Counting Tao - Omer 26

Today’s Omer theme is humility and grace in eternal victory and endurance. (See comments below for more on the Omer)

Before and after meditating today, I read chapter 53 from the The Lao Tzu (See comments below for full text)

The connections between the reading in the Tao and the theme of the Counting of the Omer continue today - as they both seem to be reminding us of the temporary nature of things, and the importance of humility in finding something enduring.

As I meditated this morning, aiming to breathe past all of the distractions and try to find some solid ground on something that could be called enduring, I found myself seeing my attention stray after the things that shine brightly, but usually only for a moment in real time.
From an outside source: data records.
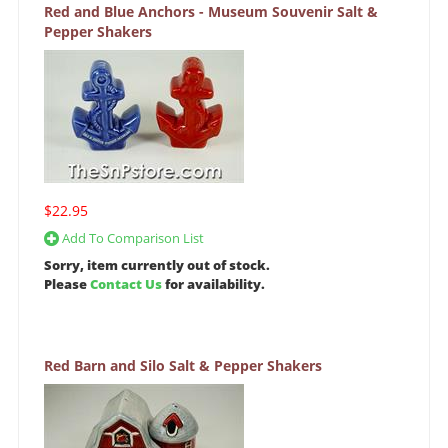
Red and Blue Anchors - Museum Souvenir Salt &
Pepper Shakers
$22.95
Add To Comparison List
Sorry, item currently out of stock.
Please
Contact Us
for availability.
Red Barn and Silo Salt & Pepper Shakers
In this challenging environment, I learn a bit from this Counting tradition in Judaism that directs us to “count up” to the next holiday. We are not wishing away the numbers, hoping for them to diminish to that destination of “zero”, when “it happens”. Rather, we are trying to see each day as leading to the next, a moment connected to that which has passed upon which we can build, a little.

Each of our days contributes to our whole, and our whole is still so small in relation to the immensity of time and space around us. It is from some sense of smallness that we may be able to find our way to participating in that which endures past the now.

Wishing everyone a good day.


[From The Lao Tzu (Tao-Te Ching) as found in Wing-Tsit Chan (translator and compiler), A Source Book in Chinese Philosophy, (1963), page 164-165, slightly adapted by Jonathan Freirich]


53.
If I had but little knowledge
I should, in walking on a broad way,
Fear getting off the road.
Broad ways are extremely even,
But people are fond of by-paths.
The courts are exceedingly splendid,
While the fields are exceedingly weedy,
And the granaries are exceedingly empty.
Elegant clothes are worn,
Sharp weapons are carried,
Food and drinks are enjoyed beyond limit,
And wealth and treasures are accumulated in excess.
This is robbery and extravagance.
This is indeed not Tao (the way).


About the Counting of the Omer in the Jewish holiday cycle:

Today is twenty-six days, which is three weeks and five days of the Counting of the Omer - a time when many Jews note each day between the Second Day of Passover, the celebration of freedom, and the next major holiday, Shavuot, or “weeks”, when Jews celebrate the covenant given at Mount Sinai. Each of the seven weeks and each of the seven days in these weeks correspond to a particular “sefirah” or “sphere”, or perhaps better, “a divine emanation/human aspiration”. These themes allow us to reflect on the days as we move from liberation to revelation in the Jewish calendar.

Today’s Omer theme is humility and grace (“netzach”) in the week of eternal victory and endurance (“netzach”).